Evonik Industries, a company focused on the production of speciality chemicals, has a branch location in Darmstadt. We found out that they produce PLGA and make nanospheres out of it as well, so we were eager to get in contact with them. Luckily, we got the chance to sit down with a few of their employees to talk about polymer and nanospheres production. They were very helpful and supportive, especially, regarding certain aspects of our own polymerization method. We looked at some of our results with them and they consulted with us in how to optimize the synthesis process. A fact we were not aware of, was that glycolic acid is more reactive than lactic acid and gets integrated into the polymer much quicker. This information influenced our Modeling approach, in which we tried to establish a kinetic model of our polymerization.
Since the viscosity in our polymerization experiments was problematic, we were unable to complete our reactions fully, and not all monomers could be built-in. Combined with the fact that glycolic acid was incorporated faster, we were not able to predict the properties of the synthesized polymer. Evonik told us, under industrial circumstances, polymerization reactions are completed 100% which allows for an accurate prediction of the resulting PLGA properties. Under these conditions, the problem of viscosity is nonexistent, because of the used stirring technique. As we were limited in what we could do in our lab, we were not able to test out other stirring options, like they suggested. In theory, this should however, remove the unpredictability of the reaction. More on the synthesis process can be found here.

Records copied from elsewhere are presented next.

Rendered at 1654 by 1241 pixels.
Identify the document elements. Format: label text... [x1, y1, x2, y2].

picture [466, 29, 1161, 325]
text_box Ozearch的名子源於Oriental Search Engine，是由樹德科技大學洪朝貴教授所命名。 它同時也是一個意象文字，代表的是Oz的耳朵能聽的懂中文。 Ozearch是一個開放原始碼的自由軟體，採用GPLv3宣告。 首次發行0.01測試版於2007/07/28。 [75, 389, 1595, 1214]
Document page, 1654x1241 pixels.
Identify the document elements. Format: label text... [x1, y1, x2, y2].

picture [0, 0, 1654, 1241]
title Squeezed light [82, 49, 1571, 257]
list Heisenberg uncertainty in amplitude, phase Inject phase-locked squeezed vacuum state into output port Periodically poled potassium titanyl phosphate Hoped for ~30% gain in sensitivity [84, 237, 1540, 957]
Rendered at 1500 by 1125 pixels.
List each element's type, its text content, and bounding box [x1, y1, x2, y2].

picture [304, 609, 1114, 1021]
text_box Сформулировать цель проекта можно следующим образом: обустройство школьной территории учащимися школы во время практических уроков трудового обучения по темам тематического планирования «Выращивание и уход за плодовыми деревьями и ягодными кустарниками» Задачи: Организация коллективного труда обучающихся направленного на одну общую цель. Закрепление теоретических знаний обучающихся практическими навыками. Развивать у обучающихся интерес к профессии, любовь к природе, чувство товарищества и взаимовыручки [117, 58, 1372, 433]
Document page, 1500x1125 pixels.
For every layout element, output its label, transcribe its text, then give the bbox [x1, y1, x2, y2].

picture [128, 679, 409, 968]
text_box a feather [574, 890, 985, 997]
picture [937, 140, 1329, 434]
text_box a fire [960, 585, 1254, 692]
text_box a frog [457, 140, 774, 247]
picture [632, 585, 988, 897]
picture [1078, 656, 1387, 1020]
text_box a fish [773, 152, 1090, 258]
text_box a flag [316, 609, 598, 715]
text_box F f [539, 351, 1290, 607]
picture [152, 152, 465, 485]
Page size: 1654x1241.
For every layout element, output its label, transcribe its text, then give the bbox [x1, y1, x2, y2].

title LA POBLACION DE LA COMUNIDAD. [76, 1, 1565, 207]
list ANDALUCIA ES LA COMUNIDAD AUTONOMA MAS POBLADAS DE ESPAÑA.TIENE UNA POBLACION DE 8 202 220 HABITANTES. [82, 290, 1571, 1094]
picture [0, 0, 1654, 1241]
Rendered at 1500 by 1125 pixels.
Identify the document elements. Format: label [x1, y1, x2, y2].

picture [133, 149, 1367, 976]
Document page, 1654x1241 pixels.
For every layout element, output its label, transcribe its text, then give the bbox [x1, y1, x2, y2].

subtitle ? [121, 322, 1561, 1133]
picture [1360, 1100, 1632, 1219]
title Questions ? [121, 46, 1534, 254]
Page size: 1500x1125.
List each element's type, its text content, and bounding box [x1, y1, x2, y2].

We were especially curious what they thought about our way of manufacturing monomers. When we pitched them the approach to use microorganisms, they seemed generally interested, but voiced some of their concerns as well. One of the biggest problems they saw, was the small amount that we would be able to produce this way. The output gained through metabolic engineering is not yet enough to compete with chemical alternatives. And since the monomers should be incorporated into polymers applied in medicine, purity is a vital fact as well. That is something that is currently hard to achieve via this method. In the end, they welcomed the idea to find alternative ways to produce glycolic acid and lactic acid more sustainably, and said they would consider using them, if certain standards would be met in the future.

After our meeting, we stayed in contact. Therefore, we were able to ask more questions to receive further recommendations. Since we could only touch on nanosphere production briefly during our first conversation, we used this opportunity to clarify some aspects. How we approached nanosphere synthesis, can be read here.


Conclusion

Our Human Practices work has led us to various places and while not all that we did seems to fit together neatly, everything tackled specific aspects of our project. We informed society about synthetic biology, taught them to be cautious, but also showed them, how amazing this field could possibly be. We established a dialog with many different people and talked about our project. Through this, we gained valuable feedback, which influenced us greatly. We contacted scientists from a range of biological backgrounds and had them evaluate our approach. They offered support and information to specific aspects. We explored the use of other organisms as monomer producers and engaged in a great and valuable conversation with employees from Evonik, who were experienced in the chemical part of our project. This allowed us to judge whether or not our plan had potential for the future of PLGA/PLGC and monomer production. We would like to thank everybody who took the time to discuss with us. We greatly enjoyed exchanging ideas and talking about the future of synthetic biology.